From this regard to truth and to his country, the editor of this History was glad of an opportunity of rescuing such a writing from those who meant to suppress it. The common cause, in his estimation, required and demanded it should be done; and the sooner it is published, he judged, the better: for, if the conduct of the Queen and her ministers does not deserve the obloquy that has been long industriously cast upon it, what is more just than to vindicate it? What more reasonable than that this should be done, while living witnesses may yet be called, to prove or disprove the several allegations and assertions; since, in a few years more, such witnesses may be as much wanting as to prevent a canonization, which is therefore prudently procrastinated for above an age? Let us then coolly hear what is to be said on this side the question, and judge like Britons.

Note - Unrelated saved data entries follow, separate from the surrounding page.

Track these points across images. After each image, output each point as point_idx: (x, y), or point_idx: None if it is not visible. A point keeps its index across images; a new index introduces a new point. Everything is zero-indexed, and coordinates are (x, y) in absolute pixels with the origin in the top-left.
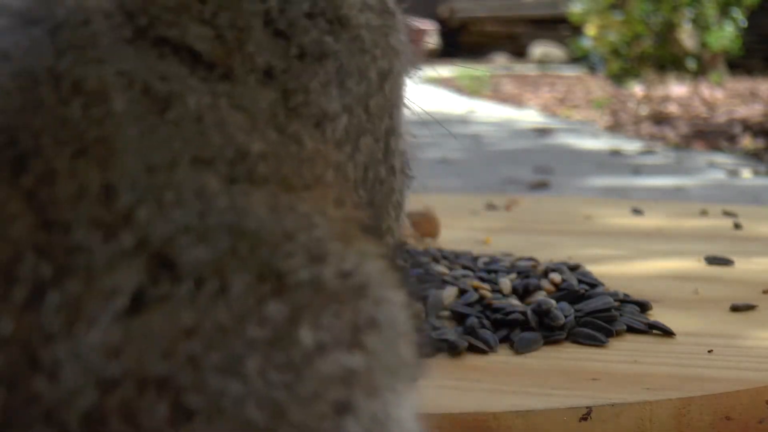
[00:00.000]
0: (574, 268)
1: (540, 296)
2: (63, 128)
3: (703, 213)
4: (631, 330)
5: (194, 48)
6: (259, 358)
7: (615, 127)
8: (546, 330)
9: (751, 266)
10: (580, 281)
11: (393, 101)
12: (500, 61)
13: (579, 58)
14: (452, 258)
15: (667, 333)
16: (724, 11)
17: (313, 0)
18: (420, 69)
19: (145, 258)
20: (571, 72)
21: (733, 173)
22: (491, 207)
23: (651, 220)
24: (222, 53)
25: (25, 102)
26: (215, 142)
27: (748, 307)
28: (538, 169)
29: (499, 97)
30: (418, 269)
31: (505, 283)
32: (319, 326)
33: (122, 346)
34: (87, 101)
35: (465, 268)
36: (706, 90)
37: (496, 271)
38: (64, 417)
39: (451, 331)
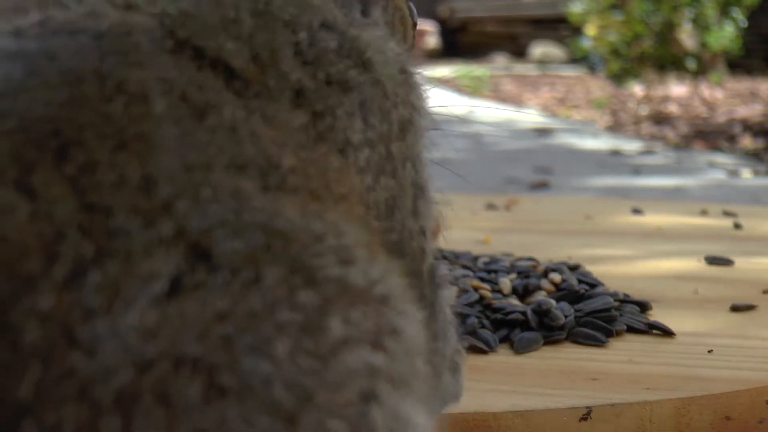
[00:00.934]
0: (574, 268)
1: (540, 296)
2: (105, 123)
3: (703, 213)
4: (631, 330)
5: (230, 64)
6: (289, 341)
7: (615, 127)
8: (546, 330)
9: (751, 266)
10: (580, 281)
11: (415, 154)
12: (500, 61)
13: (579, 58)
14: (452, 258)
15: (667, 333)
16: (724, 11)
17: (341, 40)
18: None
19: (183, 247)
20: (571, 72)
21: (733, 173)
22: (491, 207)
23: (651, 220)
24: (256, 71)
25: (70, 97)
26: (248, 151)
27: (748, 307)
28: (538, 169)
29: (499, 97)
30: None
31: (505, 283)
32: (348, 320)
33: (159, 327)
34: (129, 101)
35: (465, 268)
36: (706, 90)
37: (496, 271)
38: (98, 394)
39: None
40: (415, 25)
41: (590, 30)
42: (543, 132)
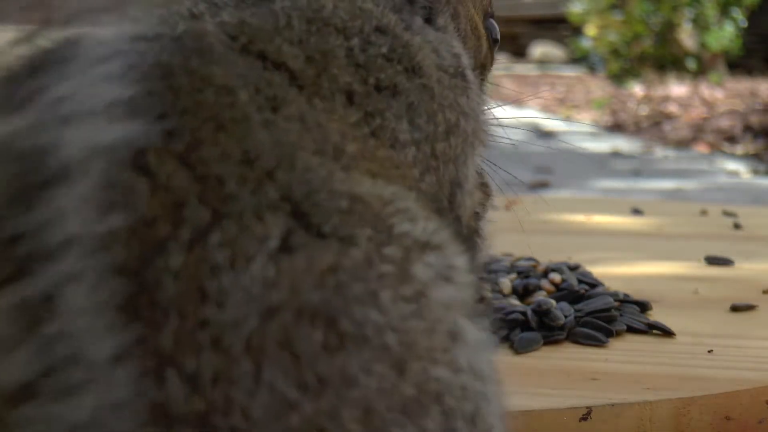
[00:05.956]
0: (574, 268)
1: (540, 296)
2: (201, 110)
3: (703, 213)
4: (631, 330)
5: (289, 65)
6: (390, 290)
7: (615, 127)
8: (546, 330)
9: (751, 266)
10: (580, 281)
11: (459, 155)
12: (500, 61)
13: (579, 58)
14: None
15: (667, 333)
16: (724, 11)
17: (391, 46)
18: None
19: (289, 209)
20: (571, 72)
21: (733, 173)
22: (491, 207)
23: (651, 220)
24: (311, 72)
25: (166, 87)
26: (318, 138)
27: (748, 307)
28: (538, 169)
29: (499, 97)
30: None
31: (505, 283)
32: (427, 264)
33: (278, 279)
34: (217, 91)
35: None
36: (706, 90)
37: (496, 271)
38: (230, 342)
39: None
40: (495, 41)
41: (590, 30)
42: (543, 132)
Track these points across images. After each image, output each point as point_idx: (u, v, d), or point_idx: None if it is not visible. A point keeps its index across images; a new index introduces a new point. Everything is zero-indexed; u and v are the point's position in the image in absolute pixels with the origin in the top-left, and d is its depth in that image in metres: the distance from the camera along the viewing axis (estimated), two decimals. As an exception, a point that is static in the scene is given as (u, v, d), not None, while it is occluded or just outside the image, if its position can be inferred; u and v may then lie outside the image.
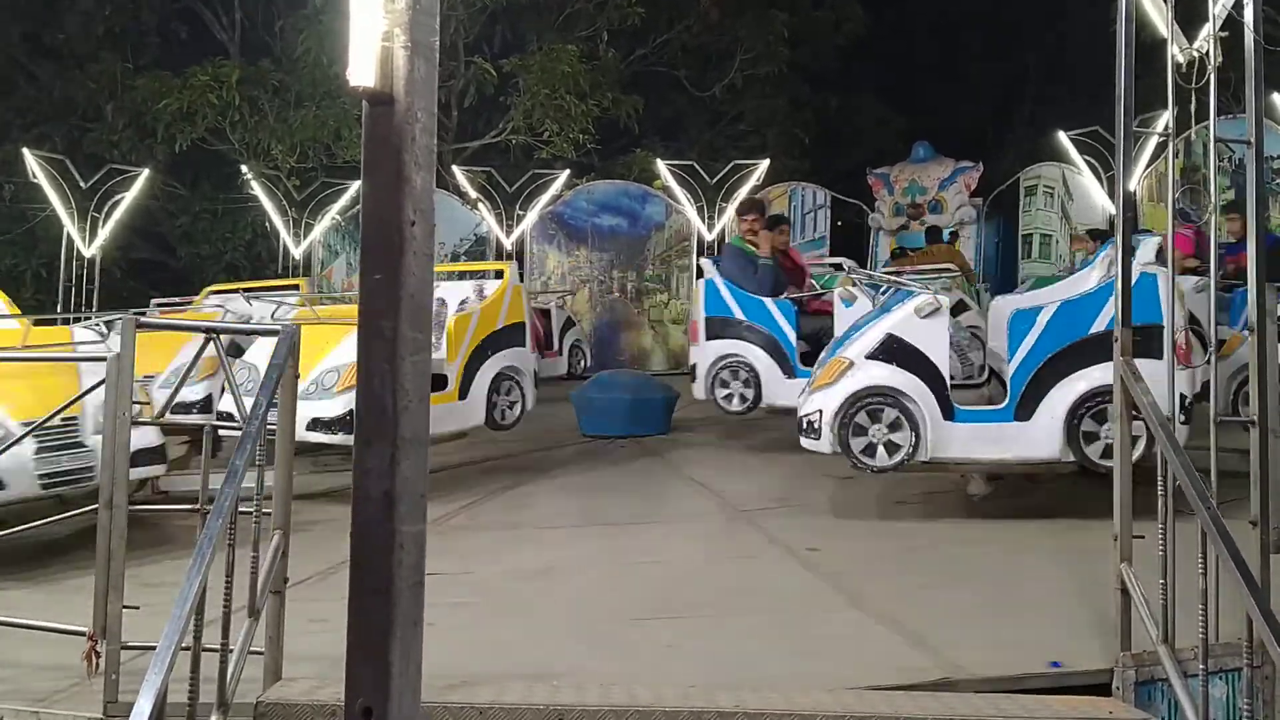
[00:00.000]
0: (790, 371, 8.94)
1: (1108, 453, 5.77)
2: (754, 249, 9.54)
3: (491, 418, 8.68)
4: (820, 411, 6.79)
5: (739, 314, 9.09)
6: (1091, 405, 6.40)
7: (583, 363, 15.85)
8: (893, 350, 6.75)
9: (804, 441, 6.93)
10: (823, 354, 7.53)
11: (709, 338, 9.11)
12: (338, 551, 5.02)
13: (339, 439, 7.62)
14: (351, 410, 6.91)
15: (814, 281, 9.97)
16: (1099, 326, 6.33)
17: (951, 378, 6.83)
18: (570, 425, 10.78)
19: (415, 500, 1.62)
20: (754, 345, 9.04)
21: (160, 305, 12.36)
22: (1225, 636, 4.00)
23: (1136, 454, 5.73)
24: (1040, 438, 6.52)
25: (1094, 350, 6.23)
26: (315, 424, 7.55)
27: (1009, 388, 6.62)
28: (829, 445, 6.73)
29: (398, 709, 1.58)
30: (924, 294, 6.93)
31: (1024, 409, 6.56)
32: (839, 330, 8.16)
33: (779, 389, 8.94)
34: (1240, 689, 3.75)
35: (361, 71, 1.61)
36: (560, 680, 4.15)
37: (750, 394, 9.03)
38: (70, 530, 6.00)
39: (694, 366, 9.42)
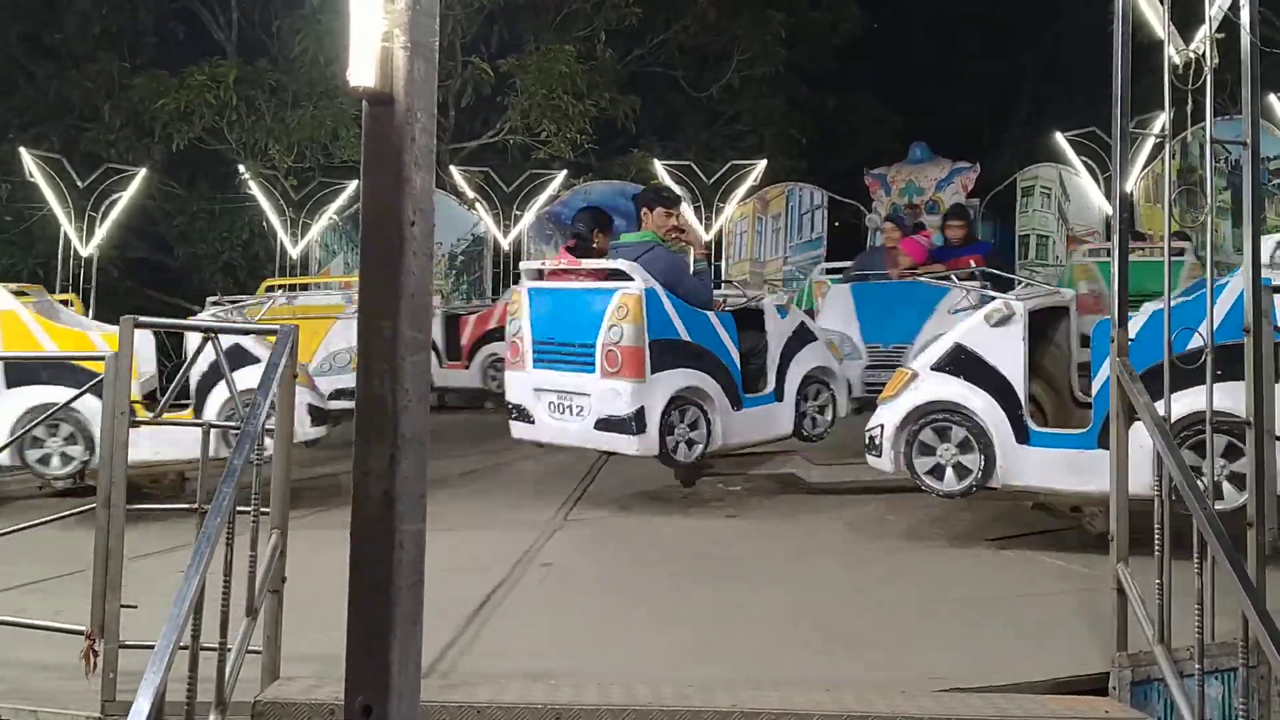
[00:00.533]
0: (738, 402, 7.56)
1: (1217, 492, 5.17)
2: (682, 246, 8.34)
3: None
4: (882, 426, 6.33)
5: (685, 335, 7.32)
6: (1188, 434, 5.29)
7: None
8: (960, 362, 6.15)
9: (869, 459, 6.48)
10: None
11: (655, 369, 7.08)
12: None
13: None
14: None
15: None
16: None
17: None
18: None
19: (415, 499, 1.62)
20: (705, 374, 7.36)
21: (226, 301, 12.44)
22: (1221, 636, 4.01)
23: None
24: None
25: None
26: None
27: (1093, 409, 5.80)
28: (890, 464, 6.29)
29: (397, 707, 1.58)
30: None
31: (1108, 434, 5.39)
32: (772, 347, 7.75)
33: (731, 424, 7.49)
34: (1236, 689, 3.75)
35: (361, 72, 1.62)
36: (558, 679, 4.16)
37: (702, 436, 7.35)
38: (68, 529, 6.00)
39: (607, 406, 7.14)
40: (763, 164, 17.95)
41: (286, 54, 17.23)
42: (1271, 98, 13.68)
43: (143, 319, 4.54)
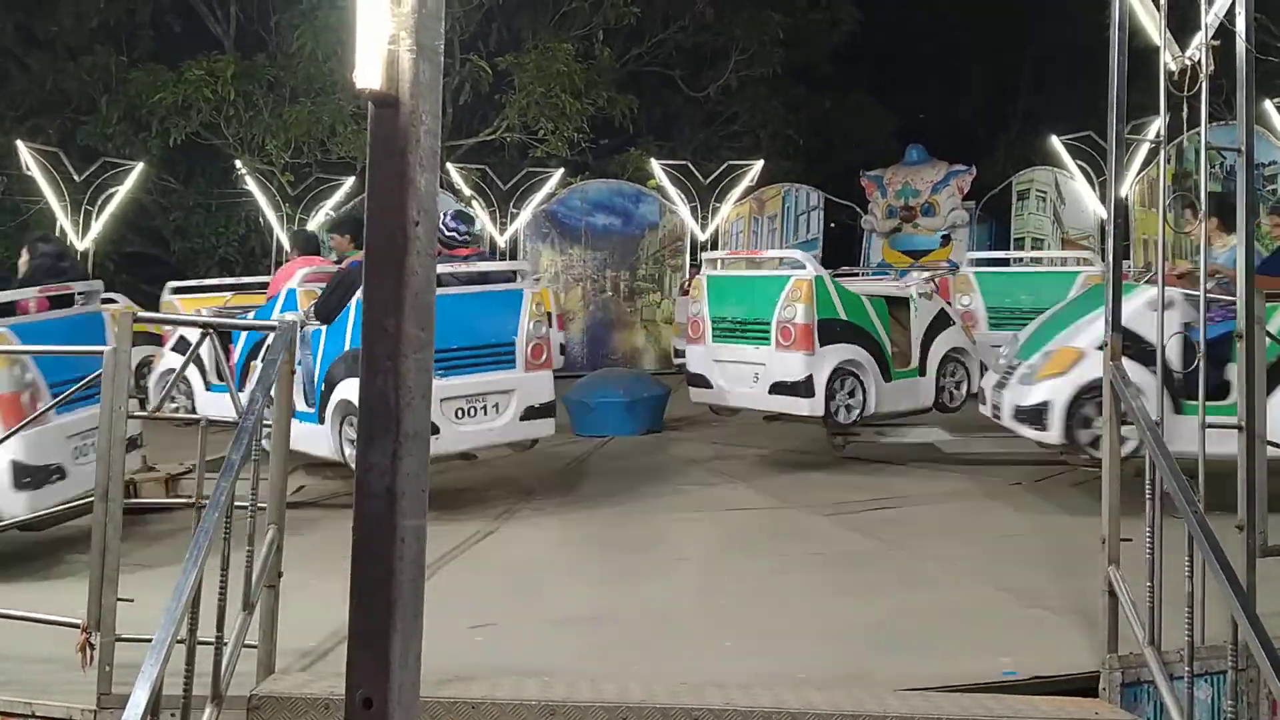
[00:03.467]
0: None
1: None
2: None
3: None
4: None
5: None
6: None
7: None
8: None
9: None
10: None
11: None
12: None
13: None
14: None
15: None
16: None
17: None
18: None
19: (417, 495, 1.65)
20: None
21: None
22: (1211, 639, 4.04)
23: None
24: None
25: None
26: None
27: None
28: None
29: (397, 701, 1.60)
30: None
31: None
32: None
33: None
34: (1225, 691, 3.78)
35: (367, 74, 1.64)
36: (552, 676, 4.18)
37: None
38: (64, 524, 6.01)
39: None
40: (759, 164, 17.99)
41: (284, 49, 17.23)
42: (1267, 104, 13.73)
43: (141, 314, 4.56)
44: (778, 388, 8.45)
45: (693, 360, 9.34)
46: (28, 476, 5.82)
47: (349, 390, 6.88)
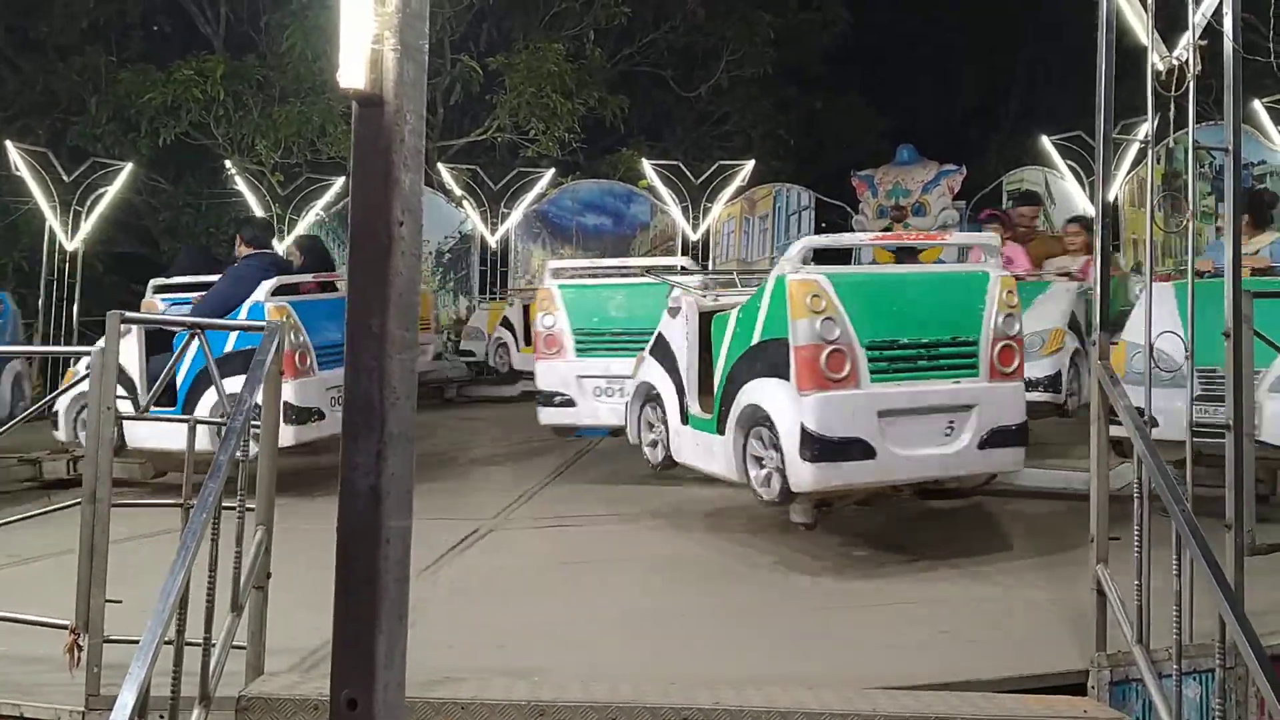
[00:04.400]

The editor would not be thought to justify the author of this History, in all points, or even to attempt to acquit him of unbecoming prejudices and partiality. Without being deeply versed in history or politics, he can see his author, in many instances, blinded with passions that disgrace the historian; and blending, with phrases worthy of a Caesar or a Cicero, expressions not to be justified by truth, reason, or common sense, yet think him a most powerful orator, and a great historian.
No unprejudiced person will blame the Dean for doing all that is consistent with truth and decency to vindicate the government of the Queen, and to exculpate the conduct of her ministers and her last general; all good men would rejoice at such a vindication. But, if he meant no more than this, his work would ill deserve the title of an History. That he generally tells truths, and founds his most material assertions upon fact, will, I think be found very evident. But there is room to suspect, that, while he tells no more than the truth, he does not tell the whole truth. However, he makes it very clear, that the Queen's allies, especially our worthy friends the Dutch, were much to blame for the now generally condemned conduct of the Queen, with regard to the prosecution of the war and the bringing about the peace.